### Teks Sumber
HMI adalah organisasi mahasiswa pertama yang berasaskan islam yang lahir di tengah-tengah massivnya paham komunis di masyarakat dan sekuler akibat pendidikan barat (1947). Komunis dan sekuler memang berada pada ranah yang berbeda kala itu, namun keduanya terus bersentuhan dengan masyarakat dan senantiasa menyudutkan peranan agama dalam kegiatan sehari-hari. HMI dilahirkan untuk mengembalikan peranan agama yang telah disudutkan itu dan mewujudkan kehidupan yang seimbang antara urusan dunia-akhirat akal-qalbu, dan iman-ilmu pengetahuan. Bagaimana rasanya mengibarkan bendera yang menjadi common enemy bagi dua pengaruh terbesar di Indonesia kala itu? Tentu tidak mudah bagi para pendahulu untuk memperjuangkn HMI hingga bisa sebesar ini. Tentu pemrakarsa-pemrakarsa HMI seperti Lafran Pane, Karnoto Zarkasyi, Dahlan Hussein, Siti Zainah, Maisaroh Hilal, Bidron Hadi, Yusdi Ghozali, M. Anwar, Hasan Basri, Marwan, Mansyur, Toha Mashudi, Zulkarnaen dan Tayeb Razak adalah pribadi yang kritis, islami, tangguh dan progresif. Begitupun tokoh-tokoh HMI yang kemudian menjadi pembaharu-pembaharu islam kontroversial di Indonesia seperti Sularso, Sudjoko Prasodjo, Ahmad Wahib, Nurcholis Madjid, Djohan Efendi dan Dawam Rahardjo. Meski mereka dikenal sebagai pribadi yang berpemikiran liberal dan berintelektual tinggi namun semangat tauhid dan zuhud tidak lepas sedikitpun dari diri mereka. Begitulah HMI dan karakter para pejuangnya di awal usianya yang muda. Ya! begitulah ketika nilai-nilai HMI masih dihayati dengan benar dan dihayati sungguh-sungguh oleh kader-kadernya. Bagaimana dengan hari ini?

### Tugas
Menurut teks sumber tentang HMI, apa asas organisasi mahasiswa tersebut?

### Cuplikan Data
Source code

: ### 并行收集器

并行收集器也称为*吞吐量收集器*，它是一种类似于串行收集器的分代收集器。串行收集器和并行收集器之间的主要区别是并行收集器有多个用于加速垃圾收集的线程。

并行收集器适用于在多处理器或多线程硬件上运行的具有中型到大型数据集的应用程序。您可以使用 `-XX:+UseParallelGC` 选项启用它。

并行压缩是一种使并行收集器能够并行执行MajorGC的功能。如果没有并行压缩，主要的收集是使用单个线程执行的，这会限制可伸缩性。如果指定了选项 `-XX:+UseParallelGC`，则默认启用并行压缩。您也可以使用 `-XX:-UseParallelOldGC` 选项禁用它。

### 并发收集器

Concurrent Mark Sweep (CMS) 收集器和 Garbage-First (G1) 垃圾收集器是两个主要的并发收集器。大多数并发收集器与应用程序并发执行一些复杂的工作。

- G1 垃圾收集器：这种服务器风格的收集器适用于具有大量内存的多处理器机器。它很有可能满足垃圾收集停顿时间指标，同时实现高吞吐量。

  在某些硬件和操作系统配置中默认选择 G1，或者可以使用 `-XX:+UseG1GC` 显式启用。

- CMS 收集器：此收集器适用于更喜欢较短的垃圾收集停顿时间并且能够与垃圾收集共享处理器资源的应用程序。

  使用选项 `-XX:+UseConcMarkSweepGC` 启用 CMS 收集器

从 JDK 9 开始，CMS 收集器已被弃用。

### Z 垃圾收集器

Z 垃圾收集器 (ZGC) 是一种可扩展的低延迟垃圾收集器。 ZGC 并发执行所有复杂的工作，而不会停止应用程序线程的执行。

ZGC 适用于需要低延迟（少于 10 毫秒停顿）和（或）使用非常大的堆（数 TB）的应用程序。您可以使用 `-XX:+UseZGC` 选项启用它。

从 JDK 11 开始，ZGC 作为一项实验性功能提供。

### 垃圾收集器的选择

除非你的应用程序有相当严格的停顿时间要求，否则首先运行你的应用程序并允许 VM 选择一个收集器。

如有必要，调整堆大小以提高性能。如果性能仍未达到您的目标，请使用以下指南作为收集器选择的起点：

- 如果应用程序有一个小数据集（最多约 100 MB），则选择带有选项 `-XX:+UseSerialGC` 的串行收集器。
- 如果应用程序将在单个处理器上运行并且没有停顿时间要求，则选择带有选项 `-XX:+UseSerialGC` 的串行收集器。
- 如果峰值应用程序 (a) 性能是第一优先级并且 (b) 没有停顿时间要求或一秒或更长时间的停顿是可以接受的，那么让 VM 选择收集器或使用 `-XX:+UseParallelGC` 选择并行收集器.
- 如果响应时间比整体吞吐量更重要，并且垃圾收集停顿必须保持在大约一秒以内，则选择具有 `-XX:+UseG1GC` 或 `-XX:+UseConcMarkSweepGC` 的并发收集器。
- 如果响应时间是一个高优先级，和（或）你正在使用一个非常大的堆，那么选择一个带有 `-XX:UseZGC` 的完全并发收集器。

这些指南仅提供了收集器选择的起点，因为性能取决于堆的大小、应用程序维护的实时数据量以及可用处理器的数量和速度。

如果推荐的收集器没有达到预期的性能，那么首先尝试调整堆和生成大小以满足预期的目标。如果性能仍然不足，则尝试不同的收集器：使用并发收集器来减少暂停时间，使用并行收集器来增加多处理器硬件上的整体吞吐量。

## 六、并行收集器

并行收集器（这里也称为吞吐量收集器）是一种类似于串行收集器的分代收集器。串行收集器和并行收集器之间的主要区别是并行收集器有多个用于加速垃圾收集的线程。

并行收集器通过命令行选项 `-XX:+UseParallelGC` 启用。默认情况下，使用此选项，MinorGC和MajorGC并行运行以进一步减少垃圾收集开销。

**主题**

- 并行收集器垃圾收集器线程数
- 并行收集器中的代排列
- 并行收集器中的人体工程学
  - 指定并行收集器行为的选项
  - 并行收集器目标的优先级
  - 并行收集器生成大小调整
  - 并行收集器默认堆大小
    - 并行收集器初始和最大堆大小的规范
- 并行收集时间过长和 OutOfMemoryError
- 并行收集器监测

==

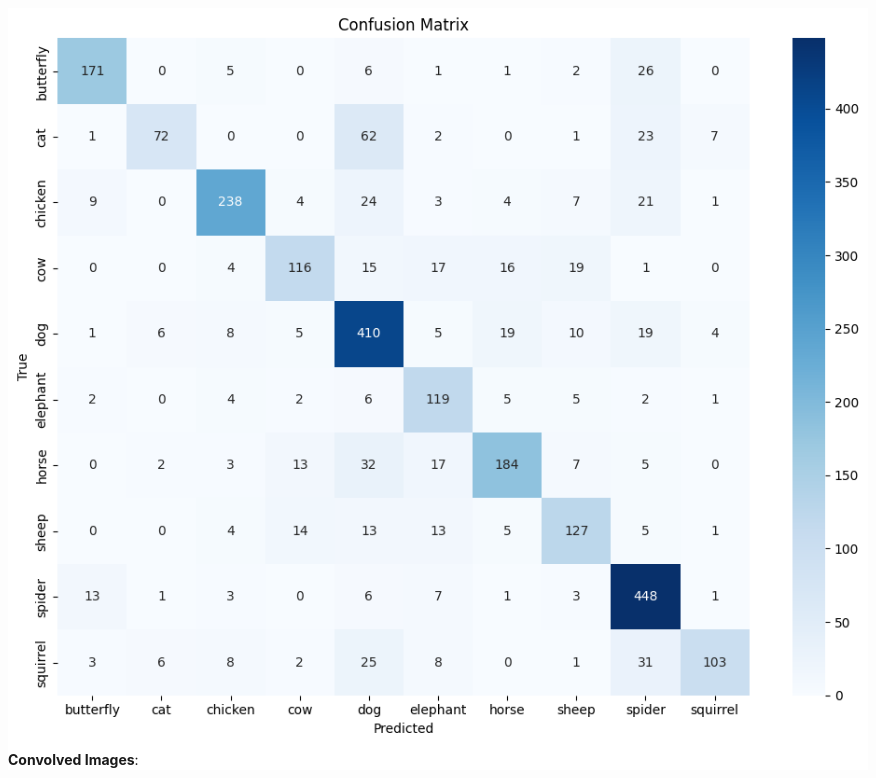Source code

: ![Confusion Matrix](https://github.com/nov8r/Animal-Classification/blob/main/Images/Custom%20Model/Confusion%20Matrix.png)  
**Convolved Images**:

### Jawaban
HMI berasaskan Islam.